Extract:
This is the standard gradient derived from the log-softmax formulation (equivalent to Arraymancer's implementation).

fn softmax_forward #

fn softmax_forward[T](input &vtl.Tensor[T], dim int) !&vtl.Tensor[T]

softmax_forward computes softmax along a specified dimension.

fn swish #

fn swish[T](x &vtl.Tensor[T]) &vtl.Tensor[T]

swish exposes this operation as part of the public API.

fn tanh #

fn tanh[T](x &vtl.Tensor[T]) &vtl.Tensor[T]

tanh exposes this operation as part of the public API.

fn variance_scaled #

fn variance_scaled[T](shape []int, scale T, fan_mode FanMode, distribution Distribution) &vtl.Tensor[T]

variance_scaled exposes this operation as part of the public API.

Entries supplied:
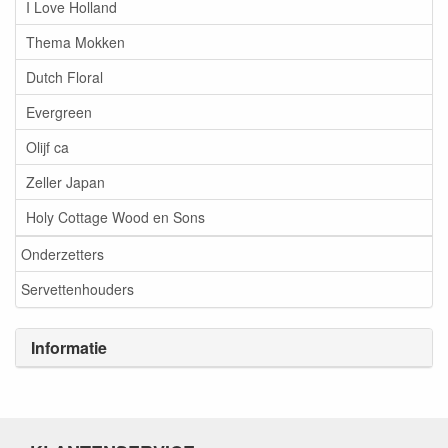
I Love Holland
Thema Mokken
Dutch Floral
Evergreen
Olijf ca
Zeller Japan
Holy Cottage Wood en Sons
Onderzetters
Servettenhouders
Informatie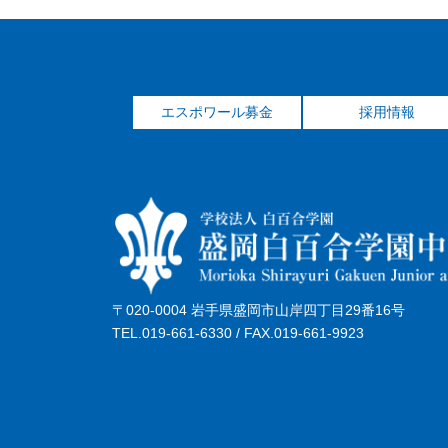
エスポワール募金
採用情報
〒020-0004 岩手県盛岡市山岸四丁目29番16号
TEL.019-661-6330 / FAX.019-661-9923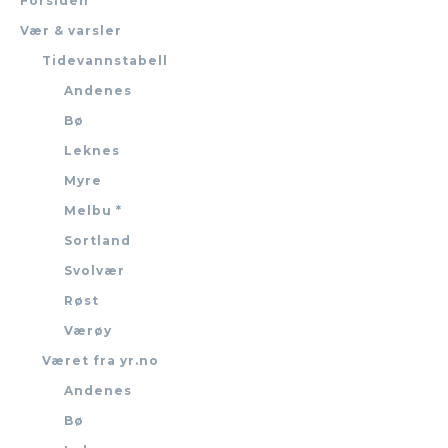
Forsiden
Vær & varsler
Tidevannstabell
Andenes
Bø
Leknes
Myre
Melbu *
Sortland
Svolvær
Røst
Værøy
Været fra yr.no
Andenes
Bø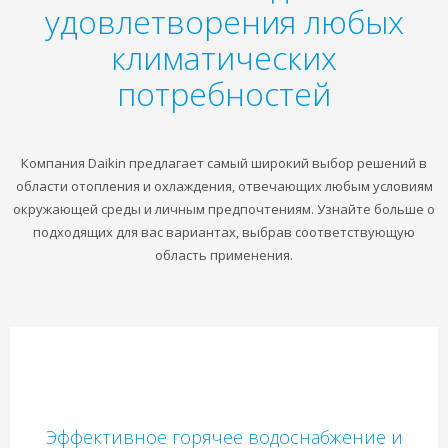
удовлетворения любых
климатических
потребностей
Компания Daikin предлагает самый широкий выбор решений в
области отопления и охлаждения, отвечающих любым условиям
окружающей среды и личным предпочтениям. Узнайте больше о
подходящих для вас вариантах, выбрав соответствующую
область применения.
Эффективное горячее водоснабжение и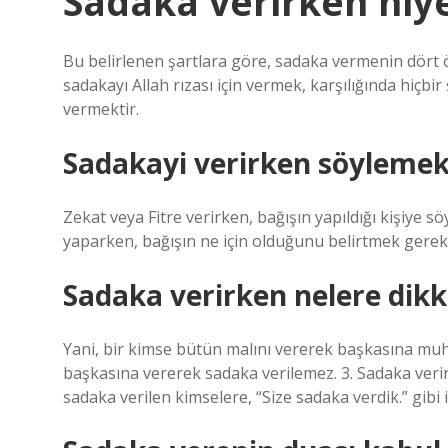
Sadaka verirken niye
Bu belirlenen şartlara göre, sadaka vermenin dört ö
sadakayı Allah rızası için vermek, karşılığında hiçb
vermektir.
Sadakayi verirken söylemek
Zekat veya Fitre verirken, bağışın yapıldığı kişiye 
yaparken, bağışın ne için olduğunu belirtmek gereki
Sadaka verirken nelere dikk
Yani, bir kimse bütün malını vererek başkasına muh
başkasına vererek sadaka verilemez. 3. Sadaka veri
sadaka verilen kimselere, “Size sadaka verdik.” gibi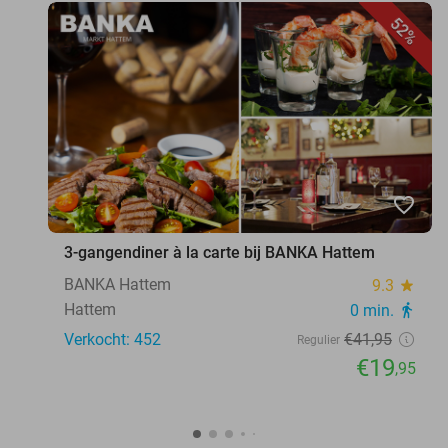
52%
favorite_border
3-gangendiner à la carte bij BANKA Hattem
BANKA Hattem
9.3
star
Hattem
0 min.
directions_walk
Verkocht: 452
€41
,95
Regulier
€19
,95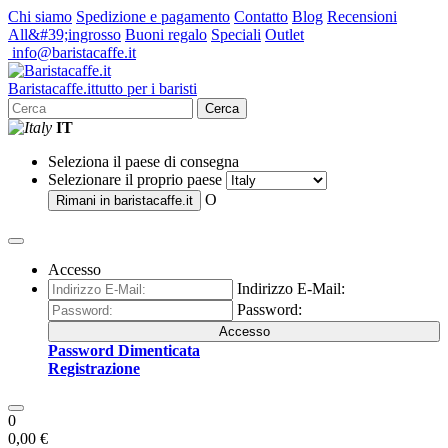
Chi siamo
Spedizione e pagamento
Contatto
Blog
Recensioni
All&#39;ingrosso
Buoni regalo
Speciali
Outlet
info@baristacaffe.it
Barista
caffe
.it
tutto per i baristi
Cerca
IT
Seleziona il paese di consegna
Selezionare il proprio paese
O
Rimani in
baristacaffe.it
Accesso
Indirizzo E-Mail:
Password:
Accesso
Password Dimenticata
Registrazione
0
0,00 €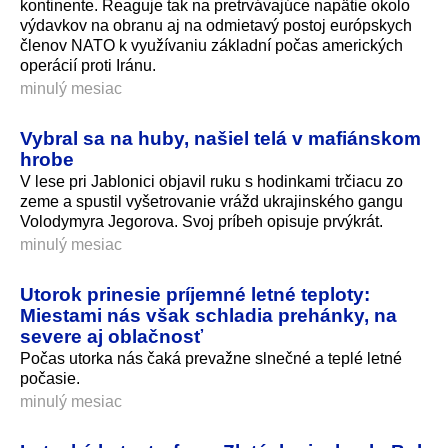
kontinente. Reaguje tak na pretrvávajúce napätie okolo
výdavkov na obranu aj na odmietavý postoj európskych
členov NATO k využívaniu základní počas amerických
operácií proti Iránu.
minulý mesiac
Vybral sa na huby, našiel telá v mafiánskom
hrobe
V lese pri Jablonici objavil ruku s hodinkami trčiacu zo
zeme a spustil vyšetrovanie vrážd ukrajinského gangu
Volodymyra Jegorova. Svoj príbeh opisuje prvýkrát.
minulý mesiac
Utorok prinesie príjemné letné teploty:
Miestami nás však schladia prehánky, na
severe aj oblačnosť
Počas utorka nás čaká prevažne slnečné a teplé letné
počasie.
minulý mesiac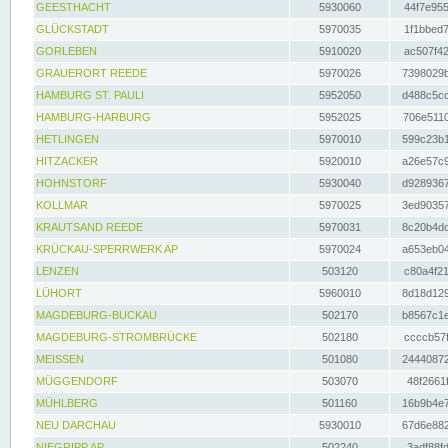
GEESTHACHT
5930060
44f7e955
GLÜCKSTADT
5970035
1f1bbed7
GORLEBEN
5910020
ac507f42
GRAUERORT REEDE
5970026
7398029b
HAMBURG ST. PAULI
5952050
d488c5cc
HAMBURG-HARBURG
5952025
706e5110
HETLINGEN
5970010
599c23b1
HITZACKER
5920010
a26e57c9
HOHNSTORF
5930040
d9289367
KOLLMAR
5970025
3ed90357
KRAUTSAND REEDE
5970031
8c20b4dc
KRÜCKAU-SPERRWERK AP
5970024
a653eb04
LENZEN
503120
c80a4f21
LÜHORT
5960010
8d18d129
MAGDEBURG-BUCKAU
502170
b8567c1e
MAGDEBURG-STROMBRÜCKE
502180
ccccb57f
MEISSEN
501080
24440872
MÜGGENDORF
503070
48f2661f
MÜHLBERG
501160
16b9b4e7
NEU DARCHAU
5930010
67d6e882
NIEGRIPP AP
502240
3adf88fd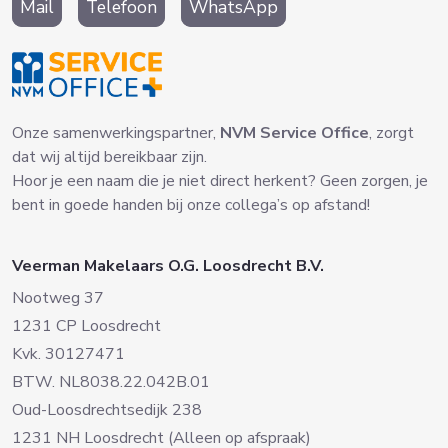
Mail
Telefoon
WhatsApp
Onze samenwerkingspartner,
NVM Service Office
, zorgt
dat wij altijd bereikbaar zijn.
Hoor je een naam die je niet direct herkent? Geen zorgen, je
bent in goede handen bij onze collega’s op afstand!
Veerman Makelaars O.G. Loosdrecht B.V.
Nootweg 37
1231 CP Loosdrecht
Kvk. 30127471
BTW. NL8038.22.042B.01
Oud-Loosdrechtsedijk 238
1231 NH Loosdrecht (Alleen op afspraak)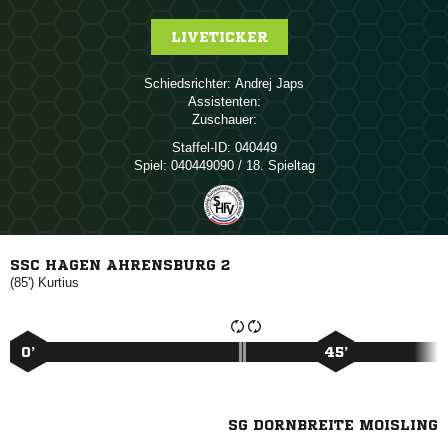
LIVETICKER
Schiedsrichter:
 
Assistenten:
Zuschauer:
Staffel-ID:
040449
Spiel:
040449090 / 18. Spieltag
SSC HAGEN AHRENSBURG 2
(85')

0’
45’
SG DORNBREITE MOISLING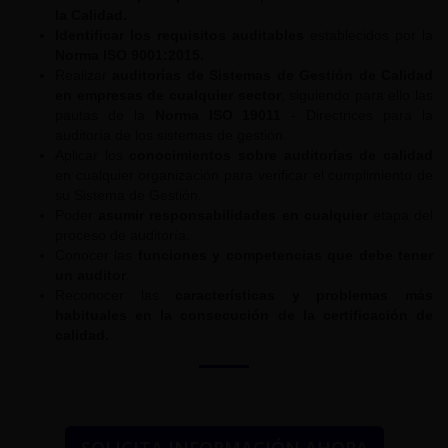
la Calidad.
Identificar los requisitos auditables
establecidos por la
Norma ISO 9001:2015.
Realizar
auditorías de Sistemas de Gestión de Calidad
en empresas de cualquier sector
, siguiendo para ello las
pautas de la
Norma ISO 19011
- Directrices para la
auditoría de los sistemas de gestión.
Aplicar los
conocimientos sobre auditorías de calidad
en cualquier organización para verificar el cumplimiento de
su Sistema de Gestión.
Poder
asumir responsabilidades en cualquier
etapa del
proceso de auditoría.
Conocer las
funciones y competencias que debe tener
un auditor
.
Reconocer las
características y problemas más
habituales en la consecución de la certificación de
calidad.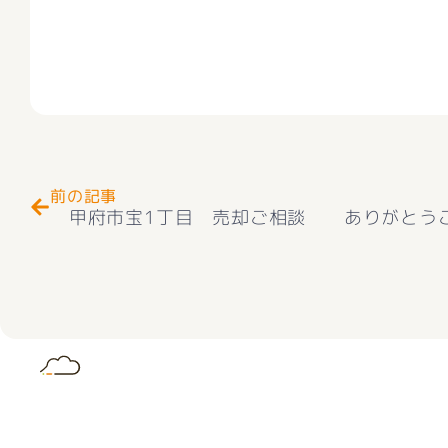
Prev
前の記事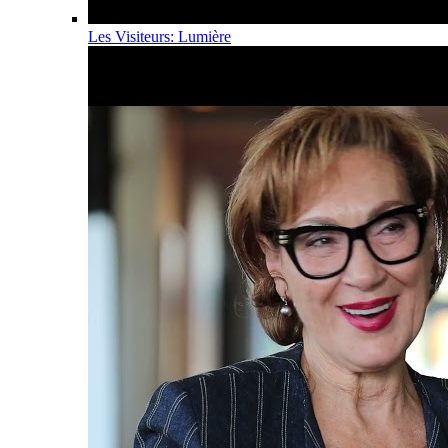
Les Visiteurs: Lumière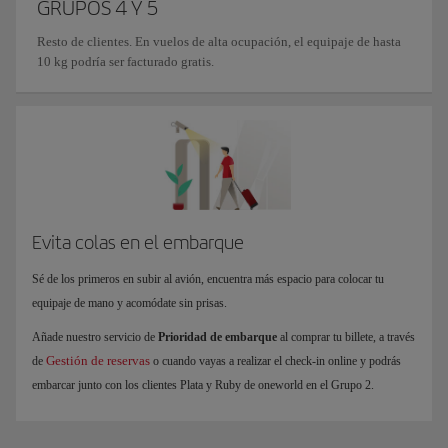
GRUPOS 4 Y 5
Resto de clientes. En vuelos de alta ocupación, el equipaje de hasta
10 kg podría ser facturado gratis.
Evita colas en el embarque
Sé de los primeros en subir al avión, encuentra más espacio para colocar tu
equipaje de mano y acomódate sin prisas.
Añade nuestro servicio de
Prioridad de embarque
al comprar tu billete, a través
Gestión de reservas
de
o cuando vayas a realizar el check-in online y podrás
embarcar junto con los clientes Plata y Ruby de oneworld en el Grupo 2.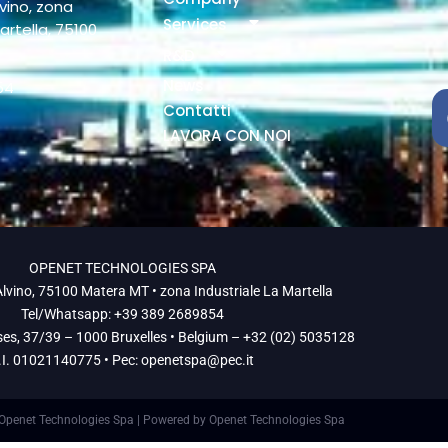
vino, zona
Services
artella, 75100
R&D
News
54
Contatti
LAVORA CON NOI
OPENET TECHNOLOGIES SPA
lvino, 75100 Matera MT • zona Industriale La Martella
Tel/Whatsapp: +39 389 2689854
ses, 37/39 – 1000 Bruxelles • Belgium – +32 (02) 5035128
.I. 01021140775 • Pec:
openetspa@pec.it
Openet Technologies Spa | Powered by Openet Technologies Spa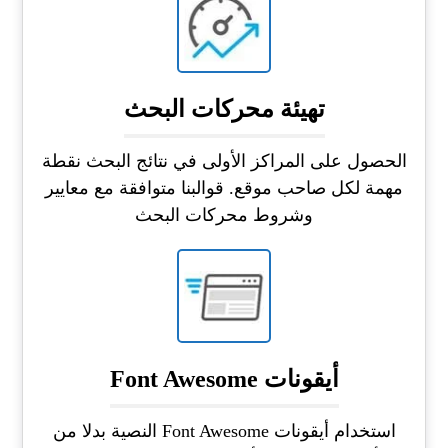
تهيئة محركات البحث
الحصول على المراكز الأولى في نتائج البحث نقطة
مهمة لكل صاحب موقع. قوالبنا متوافقة مع معايير
وشروط محركات البحث
أيقونات Font Awesome
استخدام أيقونات Font Awesome النصية بدلا من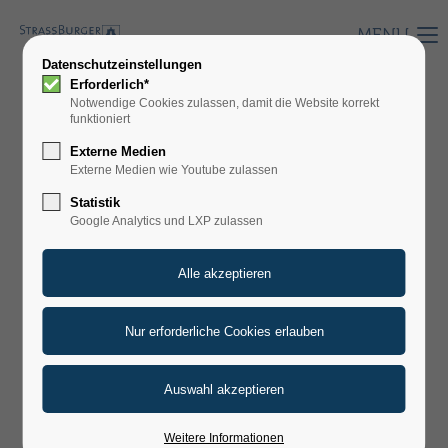
MENU
Datenschutzeinstellungen
Erforderlich*
Notwendige Cookies zulassen, damit die Website korrekt
funktioniert
HERMETIX 400 P
Externe Medien
Externe Medien wie Youtube zulassen
Statistik
Google Analytics und LXP zulassen
Weitere Informationen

Exercise tasks:
1. Answer these about the function reference:
(a) What does softmax_forward compute?
(b) Which four parameters does variance_scaled take?
(c) What formulation is the standard gradient derived from?
2. Copy out the function reference from the words "fn softmax_forward #" to the end of "swish exposes this operation as part of the public API.", substituting "softmax_fwd" for "softmax_forward".
These data have no connection to the text.

Answers for each item:
1.
(a) Softmax along a specified dimension.
(b) shape, scale, fan_mode and distribution.
(c) The log-softmax formulation.

2.
fn softmax_fwd #

fn softmax_fwd[T](input &vtl.Tensor[T], dim int) !&vtl.Tensor[T]

softmax_fwd computes softmax along a specified dimension.

fn swish #

fn swish[T](x &vtl.Tensor[T]) &vtl.Tensor[T]

swish exposes this operation as part of the public API.